### Документ
Николай Солодников: Добрый день, дорогие друзья, зрители «Открытой библиотеки»! Мы продолжаем наши «Октябрьские Диалоги», и, как я сказал ранее, мы снова их проводим в онлайн-формате, без наших дорогих зрителей, без публики, здесь в «Подписных изданиях», по той причине, что в Петербурге, как и во многих других городах России, введен локдаун, и нет возможности сейчас собираться вместе в большом количестве, и это понятно. Мы снова представляем вам три книги. Об одной книге мы уже поговорили, и я с большой радостью представляю вам нашего нового гостя, который впервые принимает участие в «Диалогах». Это профессор Европейского университета Николай Борисович Вахтин и его книга, которая называется «Юкагирские тосы». Книга, которая, как может показаться на первый взгляд, адресована очень специальной аудитории, интересующейся древнейшими памятниками письменности, культуры малых народов, которых практически… Я не знаю даже… Юкагиры, сколько их на сегодняшний день осталось? Есть ли они вообще?
Николай Вахтин: Они есть, их очень немного. Их несколько сотен. Единственное, я не сказал бы, что это такой уж древний памятник культуры, потому что эти письмена на бересте (наверное, правильно так перевести слово «тосы») описаны были в конце XIX века, обнаружены были впервые в конце XIX века, и с тех пор постепенно до наших дней добавлялось по одной, по две, по три такие надписи… В этой книге я постарался собрать все, что на сегодняшний день известно об этом удивительном феномене. Ну а почему он удивительный? Давайте представим себе, как выглядел мир, например, 4 000 лет тому назад…
Н. Солодников: Довольно сложно.
Н. Вахтин: Это не так сложно. Люди с тех пор изменились мало. Квартирный вопрос только, как известно, их испортил, а так… Ну, представьте себе: какой-нибудь ближневосточный торговец своему контрагенту за тысячу миль отправляет, например, двадцать золотых монет. Ну, с кем-то отправляет. И каким образом ему объяснить, сколько он отправляет монет? Он может только передать словами. А, передавая это дело словами, он вынужден надеяться, что посланец, гонец передаст точно. А гонец приходит и говорит: вот, вам передано восемнадцать золотых монет. И как доказать, что их было двадцать? А никак. Письменности нет, нет способа зафиксировать ни на какой поверхности никакую информацию. Кроме рисунков, конечно. Но рисунки, понятно, это дело древнее. И этот наш бедный торговец вынужден доверять, а торговля не держится на доверии, к сожалению. Ни тогда не держалась, ни теперь не держится. И они придумали, шумеры придумали, такую потрясающую штуку: глиняный ящик, в котором было двадцать золотых монет, они закрывали глиняной же крышкой, и на этой крышке они с помощью одной монеты делали двадцать оттисков, после чего залепляли ее наглухо. И вот, можно посчитать: двадцать оттисков — значит внутри двадцать монет. Считать люди, вообще-то, научились раньше, чем писать, существенно раньше. И вся эта письменность пошла из счета, пошла из необходимости передавать число. Потом придумали, что не надо двадцать раз оттискивать монету, можно оттиснуть монету один раз, а потом двадцать палочек поставить — будет двадцать монет. Это был тот первый момент, первая идея: можно, оказывается, передавать не предмет, а передавать его «представителя», передавать какой-то знак предмета.

### Набор данных

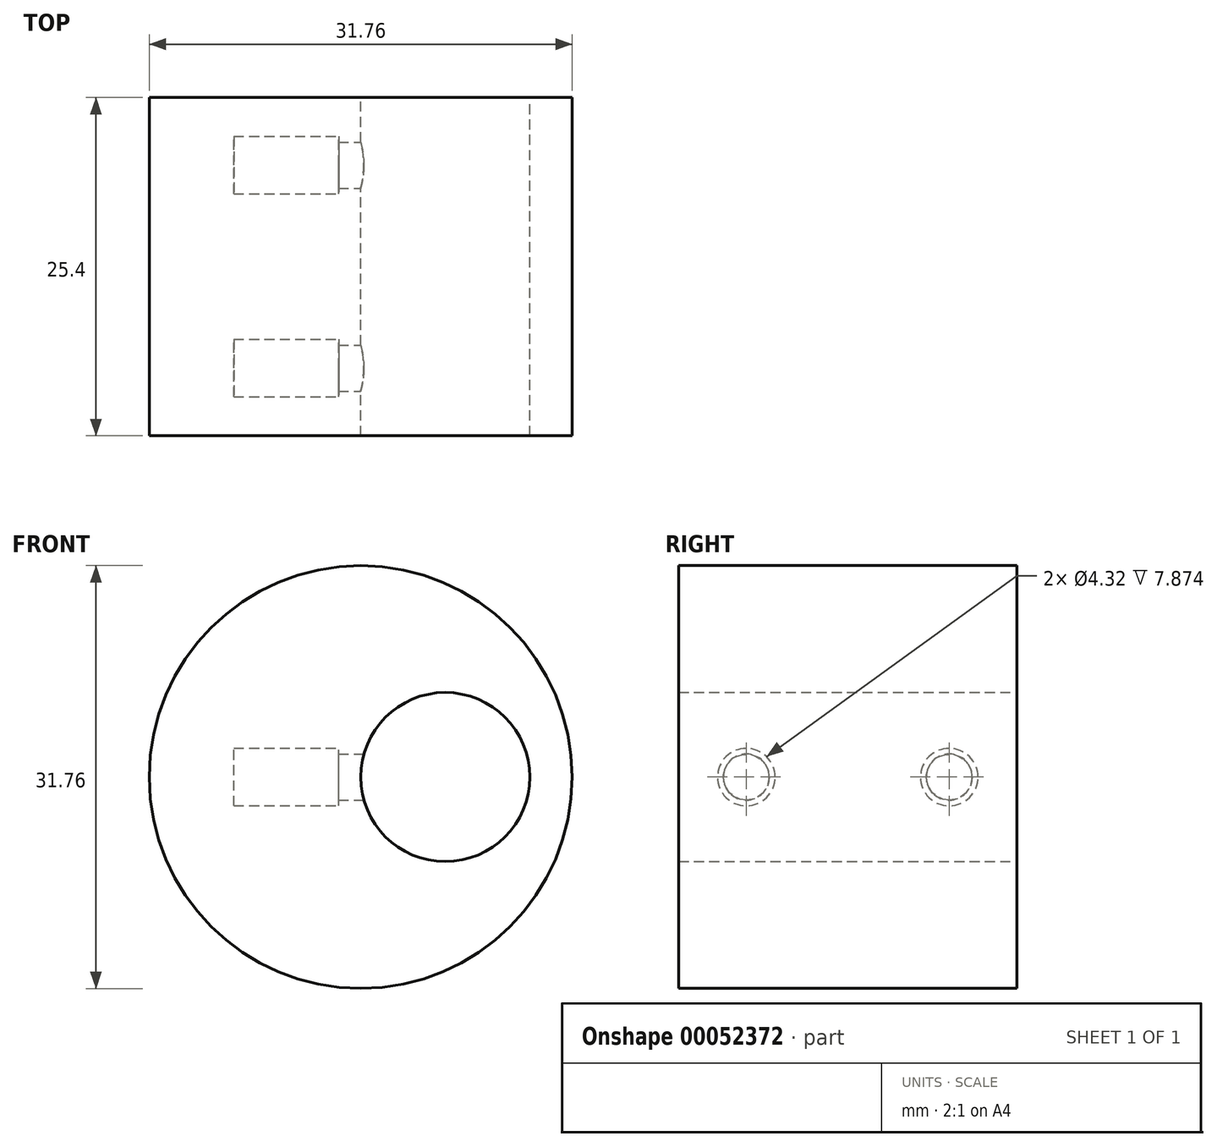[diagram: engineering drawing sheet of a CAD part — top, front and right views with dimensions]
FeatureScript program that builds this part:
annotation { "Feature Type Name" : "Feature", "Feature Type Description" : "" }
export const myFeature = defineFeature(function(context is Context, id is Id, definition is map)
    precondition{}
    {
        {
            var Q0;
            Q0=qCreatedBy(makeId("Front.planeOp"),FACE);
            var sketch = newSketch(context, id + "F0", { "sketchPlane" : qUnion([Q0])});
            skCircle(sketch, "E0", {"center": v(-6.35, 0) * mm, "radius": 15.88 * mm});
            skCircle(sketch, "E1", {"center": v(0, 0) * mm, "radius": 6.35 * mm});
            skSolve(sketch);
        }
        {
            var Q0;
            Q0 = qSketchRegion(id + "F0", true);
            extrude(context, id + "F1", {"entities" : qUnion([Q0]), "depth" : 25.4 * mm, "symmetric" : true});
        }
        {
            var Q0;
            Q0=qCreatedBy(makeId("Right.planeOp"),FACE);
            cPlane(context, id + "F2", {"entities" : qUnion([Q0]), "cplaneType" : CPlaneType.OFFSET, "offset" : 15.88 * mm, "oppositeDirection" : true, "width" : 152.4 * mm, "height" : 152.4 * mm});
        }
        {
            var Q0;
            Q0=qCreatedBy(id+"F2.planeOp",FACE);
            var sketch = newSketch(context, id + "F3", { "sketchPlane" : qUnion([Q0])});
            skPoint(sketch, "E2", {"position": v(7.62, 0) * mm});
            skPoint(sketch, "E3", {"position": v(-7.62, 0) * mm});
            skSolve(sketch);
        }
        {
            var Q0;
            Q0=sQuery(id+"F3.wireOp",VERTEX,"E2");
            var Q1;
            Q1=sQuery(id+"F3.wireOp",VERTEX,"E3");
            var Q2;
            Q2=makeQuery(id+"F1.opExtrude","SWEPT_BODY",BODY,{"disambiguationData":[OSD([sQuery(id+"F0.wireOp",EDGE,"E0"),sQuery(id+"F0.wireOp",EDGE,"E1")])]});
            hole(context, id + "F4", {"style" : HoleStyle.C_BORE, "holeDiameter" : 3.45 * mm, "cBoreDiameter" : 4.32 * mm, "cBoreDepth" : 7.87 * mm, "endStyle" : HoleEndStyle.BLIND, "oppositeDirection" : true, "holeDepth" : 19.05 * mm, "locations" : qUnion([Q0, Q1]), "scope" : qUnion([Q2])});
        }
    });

### Задание
Перепишите отрывок беседы о юкагирских тосах: начните с места со словами «Николай Вахтин: Они» и остановитесь после «Солодников: Довольно сложно.», заменив при этом «бересте» на «коре».

### Ответ
Николай Вахтин: Они есть, их очень немного. Их несколько сотен. Единственное, я не сказал бы, что это такой уж древний памятник культуры, потому что эти письмена на коре (наверное, правильно так перевести слово «тосы») описаны были в конце XIX века, обнаружены были впервые в конце XIX века, и с тех пор постепенно до наших дней добавлялось по одной, по две, по три такие надписи… В этой книге я постарался собрать все, что на сегодняшний день известно об этом удивительном феномене. Ну а почему он удивительный? Давайте представим себе, как выглядел мир, например, 4 000 лет тому назад…
Н. Солодников: Довольно сложно.